• _Text segment_
________

Originally posted on Vancouver Actor’s Guide. -Revised on April 2011-
Pamela Wise, arriving from Montreal 18 years ago into the ‘early days’ of the Vancouver film scene, was inspired to pursue a career in casting. After realizing there is no straight road to success, she pieced together an education, studying acting, small business management, marketing & administration. She also took a production & A.D. courses; and networking & casting on every student film & low/med. budget Indie she could. Her break came when she was hired to work with a local casting director, Sid Kozak. She gained insight into the process of casting and carried that knowledge with her to the next chapter of her film career as a talent agent. She has had a successful & rewarding 10 years as owner of Coast Talent. Pamela is now an agent with Premiere Talent Management.
What made you want to become a Talent Agent?

________

• _Entries provided_
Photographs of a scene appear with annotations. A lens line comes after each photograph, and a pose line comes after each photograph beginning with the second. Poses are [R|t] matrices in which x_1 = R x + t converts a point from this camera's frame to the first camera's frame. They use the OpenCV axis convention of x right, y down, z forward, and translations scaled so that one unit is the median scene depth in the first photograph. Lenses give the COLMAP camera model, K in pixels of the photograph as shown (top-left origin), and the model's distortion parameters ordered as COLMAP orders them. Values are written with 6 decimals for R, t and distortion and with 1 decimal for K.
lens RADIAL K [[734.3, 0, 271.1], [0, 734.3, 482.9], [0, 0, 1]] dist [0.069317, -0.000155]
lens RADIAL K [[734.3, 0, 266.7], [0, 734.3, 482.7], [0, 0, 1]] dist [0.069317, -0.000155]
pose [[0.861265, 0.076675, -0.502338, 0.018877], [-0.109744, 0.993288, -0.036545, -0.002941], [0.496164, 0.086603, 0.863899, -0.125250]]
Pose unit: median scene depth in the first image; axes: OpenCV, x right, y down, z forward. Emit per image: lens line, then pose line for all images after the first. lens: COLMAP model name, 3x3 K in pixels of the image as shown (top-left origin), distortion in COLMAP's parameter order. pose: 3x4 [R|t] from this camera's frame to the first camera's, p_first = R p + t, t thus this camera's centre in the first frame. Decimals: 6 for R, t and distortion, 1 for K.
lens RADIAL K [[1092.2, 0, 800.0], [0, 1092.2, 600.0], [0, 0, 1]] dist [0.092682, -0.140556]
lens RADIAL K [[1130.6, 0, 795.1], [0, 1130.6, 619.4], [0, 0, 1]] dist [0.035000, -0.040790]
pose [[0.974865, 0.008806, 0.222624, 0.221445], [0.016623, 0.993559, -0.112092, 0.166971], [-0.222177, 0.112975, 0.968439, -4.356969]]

________

• _Tasks to perform_
a) In the profile of Pamela Wise, list every subject named after the word "studying."
b) Answer the following questions from the profile of Pamela Wise, one per line.
(i) From which city did Pamela Wise arrive in Vancouver?
(ii) With which local casting director was she hired to work?
(iii) With which agency is she now an agent?
c) Continue the profile of Pamela Wise from where it stops.

• _Written responses_
a) acting, small business management, marketing, administration

b)
(i) Montreal
(ii) Sid Kozak
(iii) Premiere Talent Management

c)
Pamela Wise – I really respect the creative process, and it is exciting to make that vision come to life. I enjoy recognizing the current trends in marketing in Film & TV world is demanding and keeping my roster reflective. Mostly, I really like my talent, the trust, respect, communication I have in my relationship to them & to the industry, is very important to me. Lastly, I love watching my actors succeed, it is such a hit.
What advice would you give to actors looking to “break into the industry”?
My advice to actors trying to break in would learn the craft of acting, develop solid technique. Build tons of personal confidence, determine your own edge & style. Know the market. Be a business person. Agents & casting directors only respond to what the director/producers want. Keep up to date with what is current in looks & acting trends. I also think it is key to have a mentor type figure, perhaps an acting coach or a professional actor, that knows the pitfalls & can give you solid advice. Have a game plan, soak up every experience, have a vision, and have faith in yourself.
What advice would you give to experienced local actors?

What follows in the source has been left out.